I'm currently working on a project where I'm researching and comparing currently available tools/algorithms for ctDNA analysis (circulating tumour DNA, a small part of the cell free DNA present in plasma). I have plasma, buffycoat and tumour data from each of my patients, but I cannot think of a way to assess the results of the tools I am using to analyse the plasma for tumour content. I am focusing on CNAs so far, but due to tumour heterogeneity I am hestitant to only "confirm" findings in plasma that are also present in the tumour samples. Another suggestion from my research team was to use the results of their current preferred analytical tool, ichorCNA, as the ground truth, and benchmark all other tools against it.
So my thoughts now are to use a few different popular tools on the tumour data, and identify a couple of large amplifications/deletions, and somehow synthetically embed them into the buffycoat data. This could e.g. be done by sampling BAF and logR ratios at several non-consecutive heterozygous SNPs in the CNA events, and replace the values at consecutive het SNPs in the buffycoat data by these new values. I could then admix the new synthetic tumour samples with the original "clean" buffycoat data at known ratios to simulate the small but varying amounts of tumour-derived DNA of plasma samples. Unfortunately this would not capture any of the fragment length differences that are characteristic of cfDNA, but it would at least give me a good ground truth dataset as a basis for comparison.
My question is if anyone would know how to go about this? From the few articles I have read that attempted something similar, their methodology sections have been extremely vague and of no help at all. One article mentioned using BAMsurgeon, but other than that I am at a bit of a loss.
Any help or advice is highly appreciated.
Thanks for your reply. Yes I suppose you're right about using the tumour sequences. I was hoping to avoid the effects of normal cell contamination in the solid tumour biopsies, but these will of course still be present if I sample CNA events from the solid tumour in any case.

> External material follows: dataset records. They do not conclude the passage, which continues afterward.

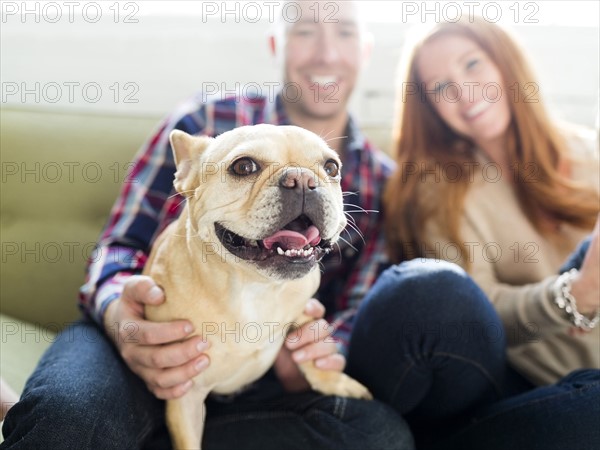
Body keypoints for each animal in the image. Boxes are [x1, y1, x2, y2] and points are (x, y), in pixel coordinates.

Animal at [145, 124, 370, 450]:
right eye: (244, 167)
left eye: (332, 168)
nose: (302, 179)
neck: (252, 285)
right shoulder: (184, 394)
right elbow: (188, 442)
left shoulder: (304, 305)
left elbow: (313, 353)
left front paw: (334, 381)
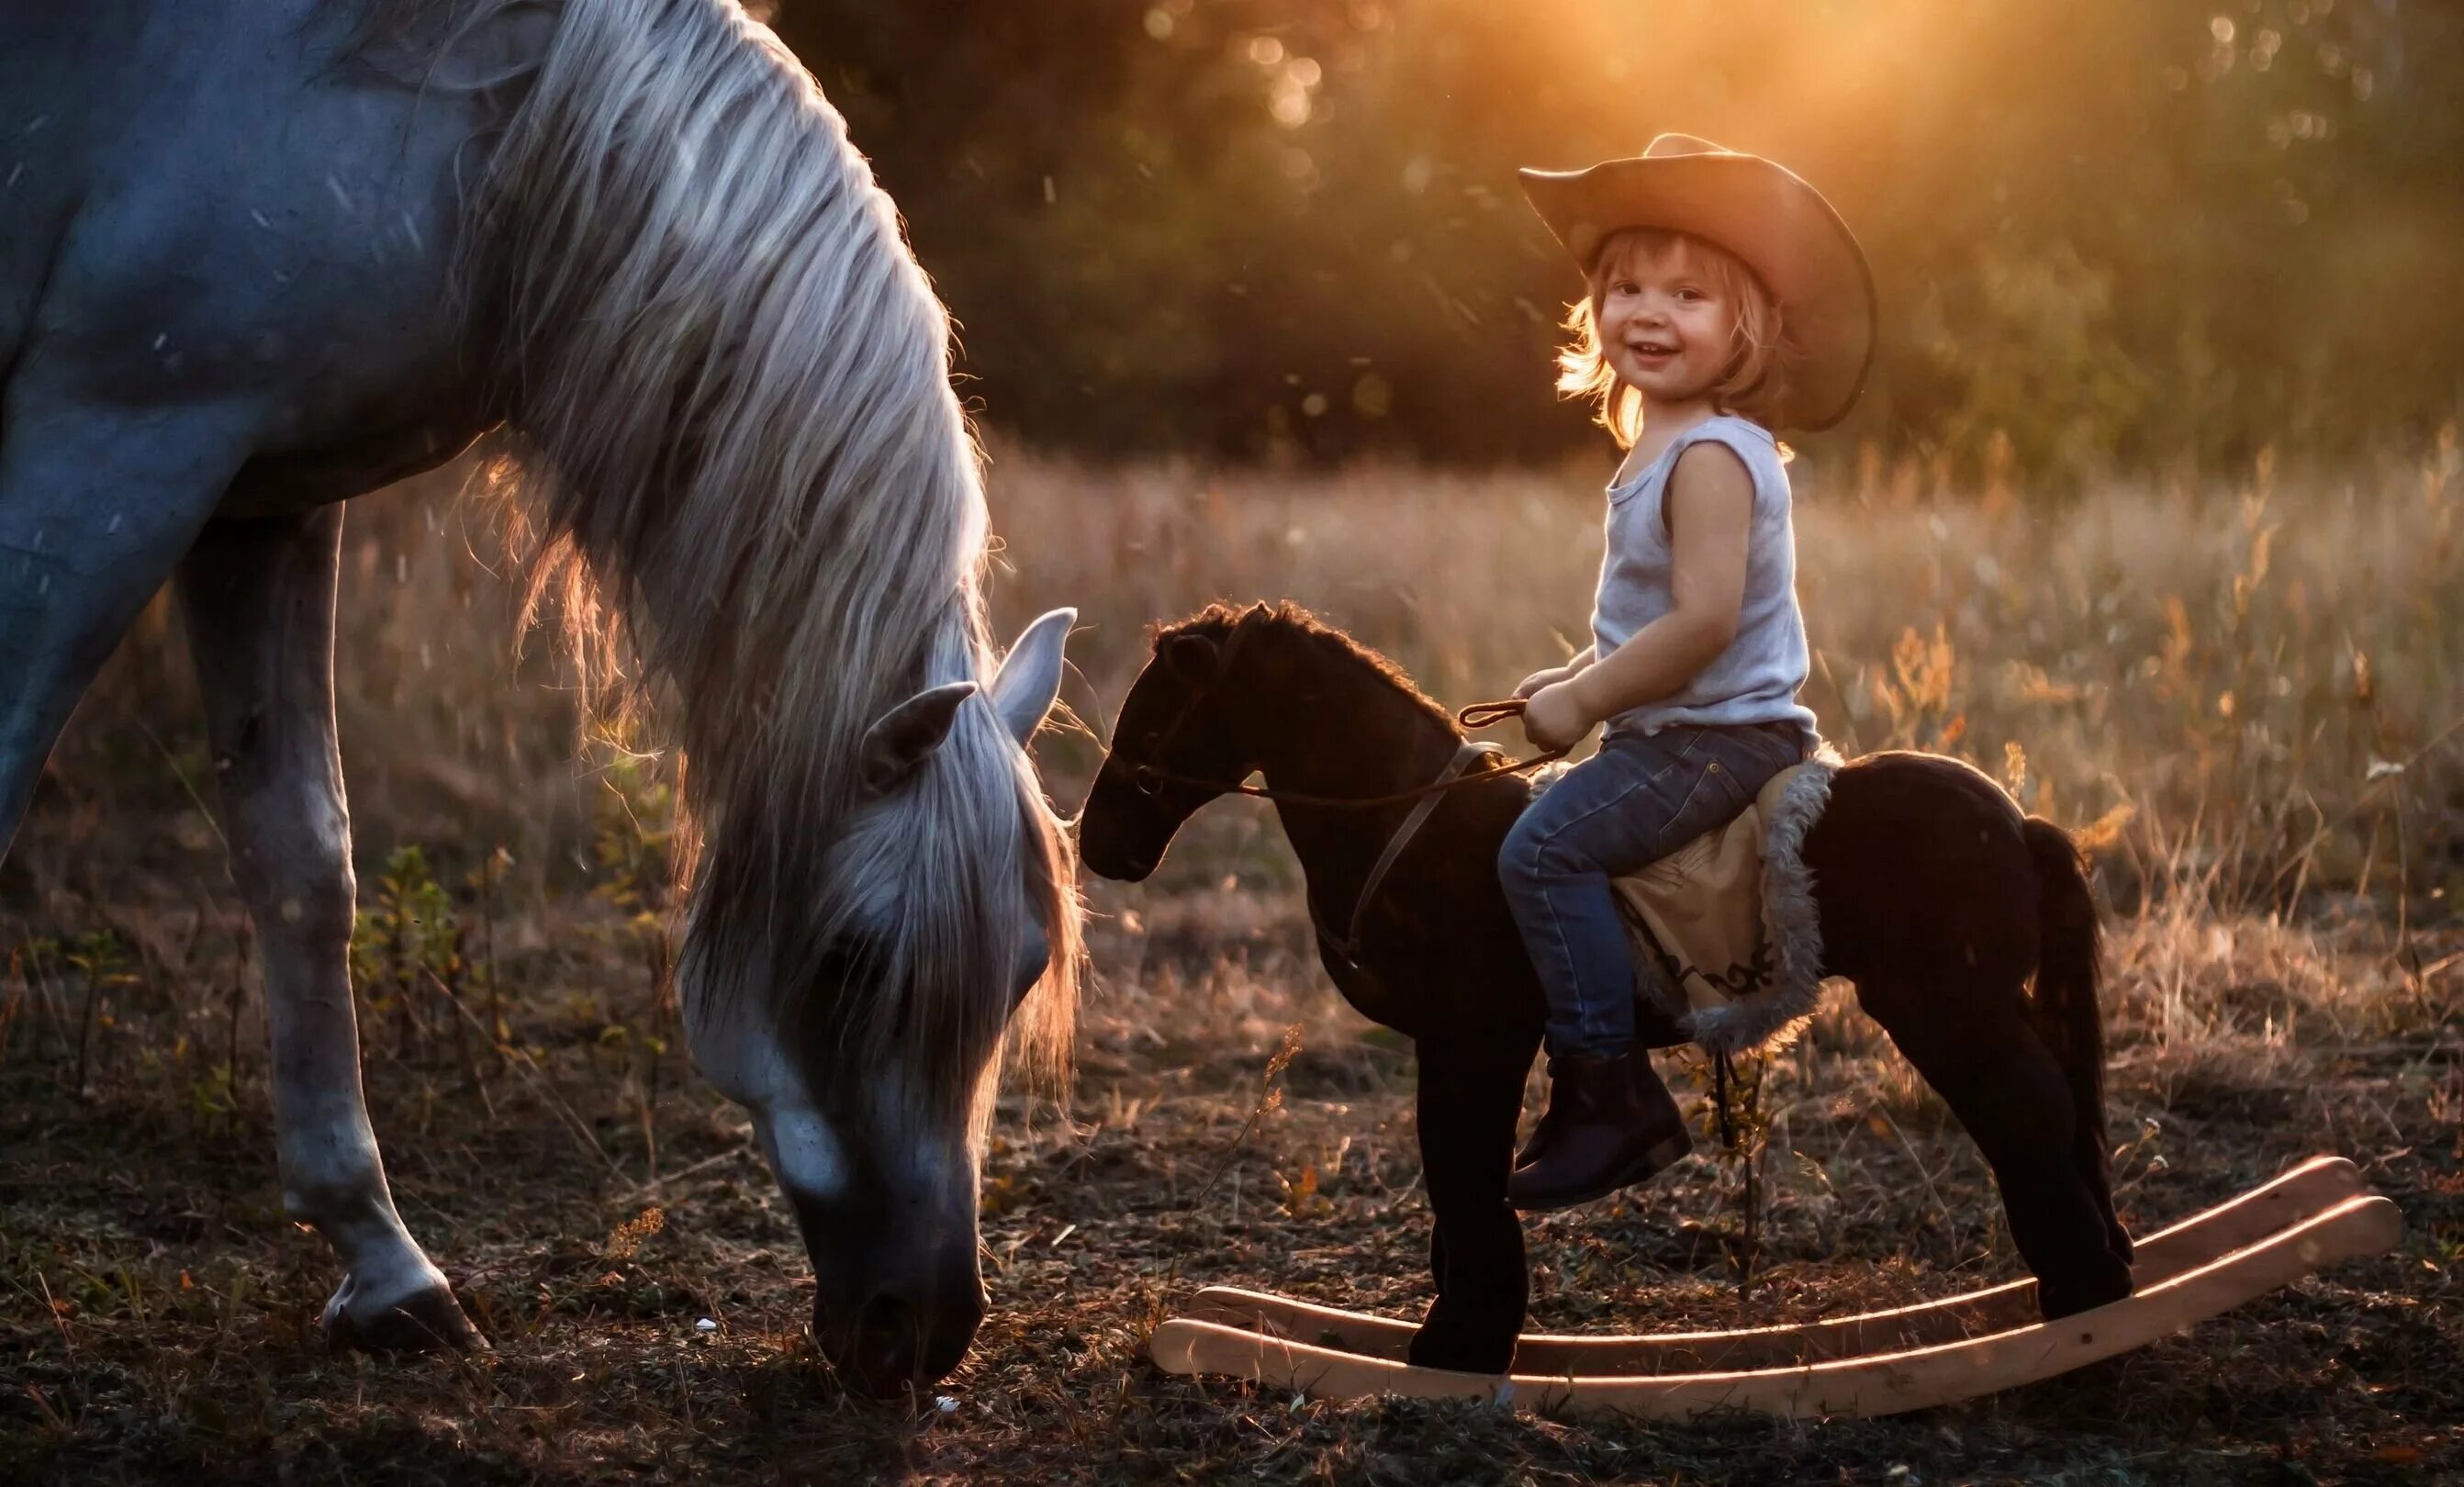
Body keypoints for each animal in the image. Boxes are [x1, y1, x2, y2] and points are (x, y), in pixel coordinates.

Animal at [2, 0, 1079, 1398]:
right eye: (851, 960)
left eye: (1024, 968)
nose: (925, 1331)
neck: (467, 132)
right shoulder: (114, 441)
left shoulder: (260, 492)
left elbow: (302, 859)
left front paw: (388, 1274)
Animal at [1083, 603, 2138, 1369]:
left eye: (1157, 712)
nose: (1100, 845)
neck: (1411, 830)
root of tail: (2019, 823)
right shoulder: (1463, 1043)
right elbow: (1456, 1175)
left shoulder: (1474, 1038)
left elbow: (1462, 1171)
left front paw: (1459, 1343)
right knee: (2053, 1112)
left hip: (1945, 1008)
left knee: (2029, 1115)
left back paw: (2083, 1307)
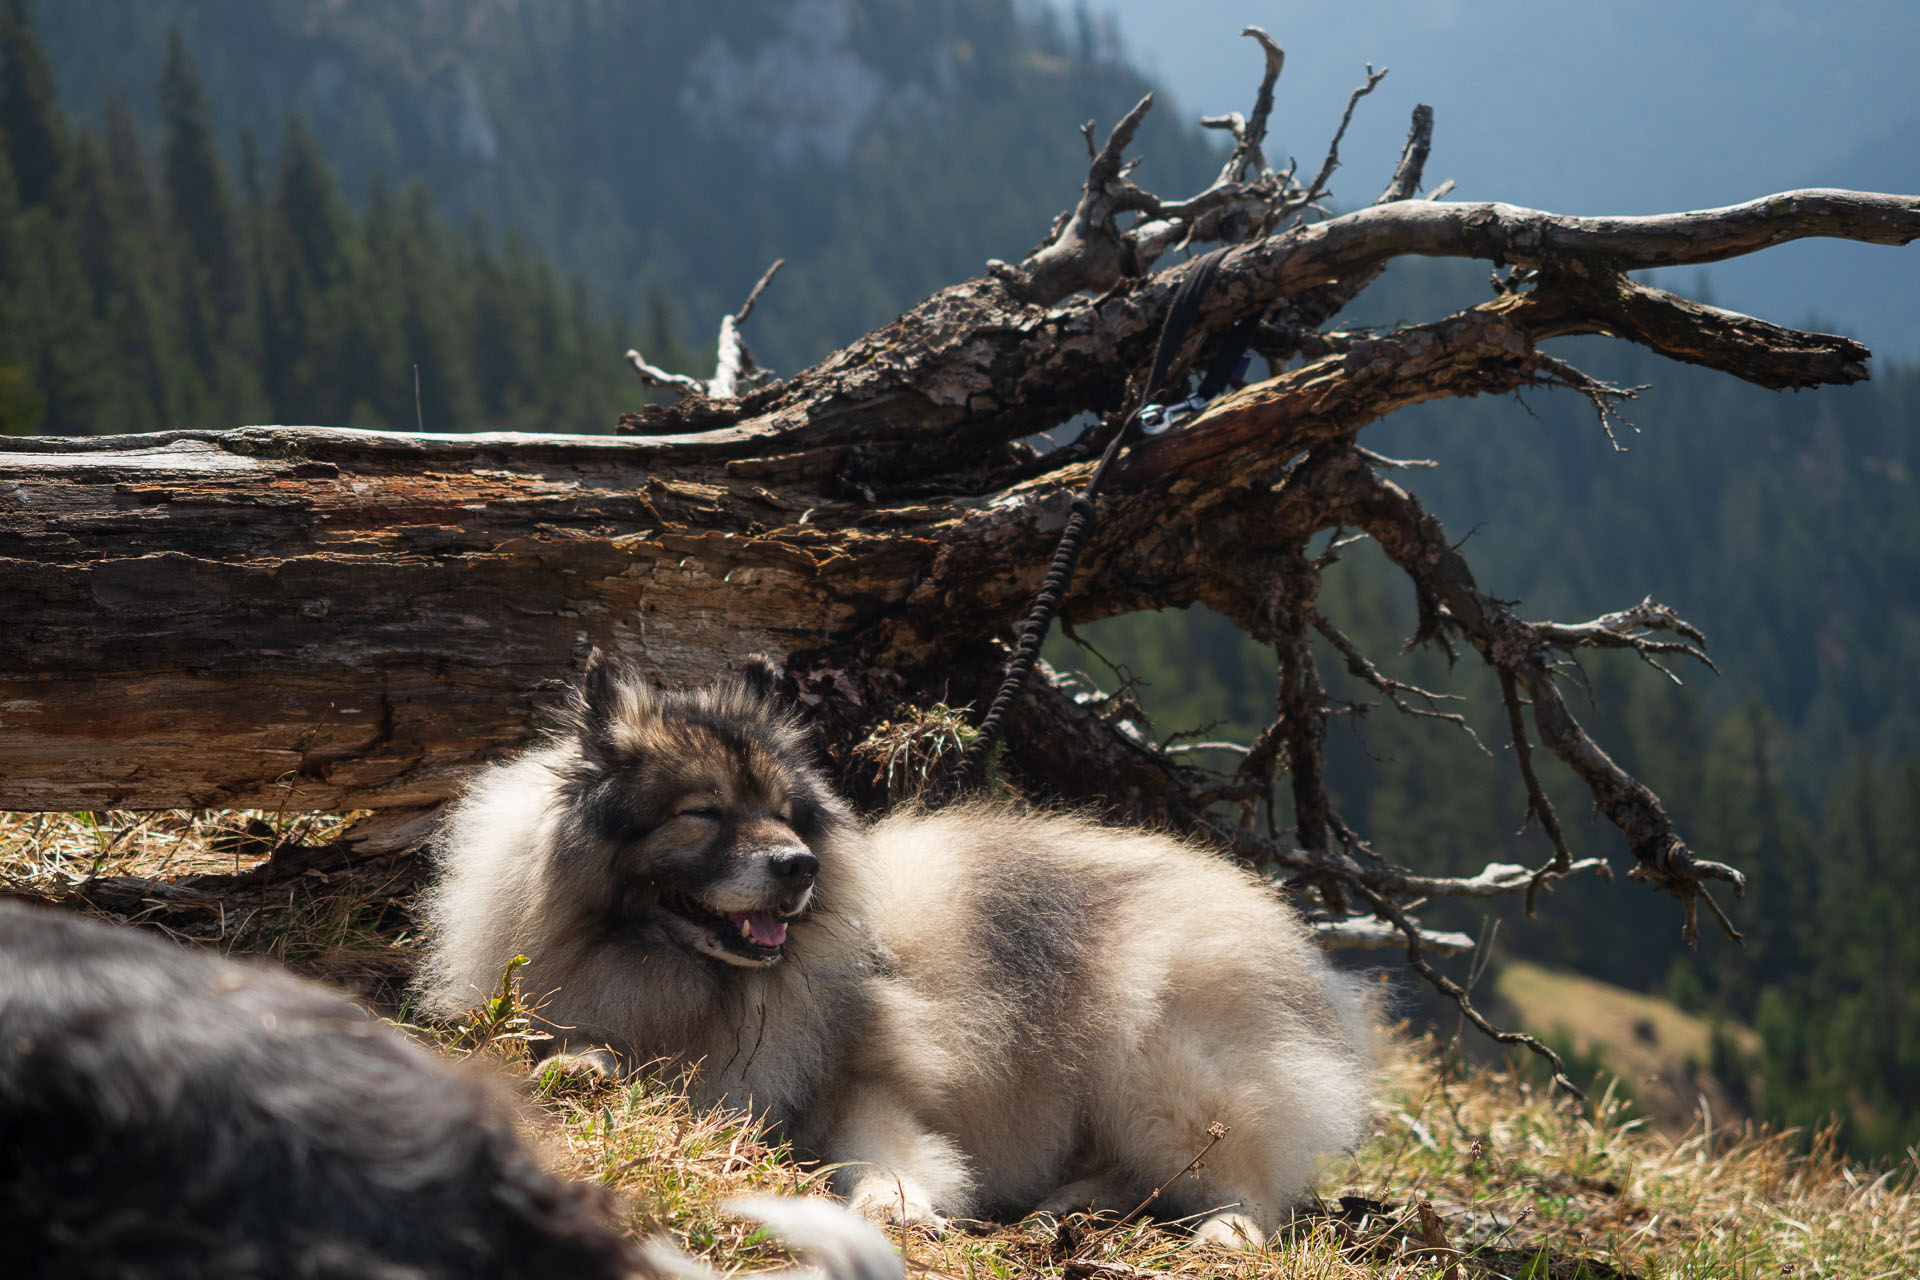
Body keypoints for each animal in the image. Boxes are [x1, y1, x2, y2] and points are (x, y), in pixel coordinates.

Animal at [422, 656, 1374, 1243]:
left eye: (785, 813)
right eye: (702, 812)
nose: (799, 867)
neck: (695, 979)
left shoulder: (867, 1081)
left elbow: (881, 1148)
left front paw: (900, 1200)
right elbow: (581, 1052)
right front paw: (578, 1067)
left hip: (1159, 1061)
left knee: (1247, 1184)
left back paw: (1220, 1232)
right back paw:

Do you have any recommendations for how to admix my samples at varying ratios in silico? It would especially be helpful if it is possible to choose which tumour reads to include so I can have control over exactly how many events are included in the synthetic dataset, and their sizes/locations.
On the topic of cfDNA fragment lengths, there is of course remarkable consistency in fragment lengths for non-tumour derived cfDNA (166bp), whereas tumour-derived cfDNA has been shown to have shorter fragments (and a few much longer ones, according to some publications). It would be interesting to include in the synthetic dataset if possible, since many variant callers rely on fragment lengths for ctDNA identification, but I am assuming this will be too difficult to simulate.
I was not aware of this thread of the literature; thank you for sharing. To simulate this difference you would need to take a VCF-aware read simulator (like SimuSCoP or NEAT) and simulate germline mutations at one insert size, and germline+somatic mutations at a separate insert size, and admix the reads at the appropriate ratio. To account for sub-clonal tumor fractions you may need to simulate several (germline+somatic) pairs, one for each subclone (i.e., containing somatic variants at X% fraction and above) or use a simulator capable of simulating tumor fractions.
For actually mixing, this can basically be done by randomly downsampling the simulated fastq files to contain an appropriate number of reads and then concatenating them.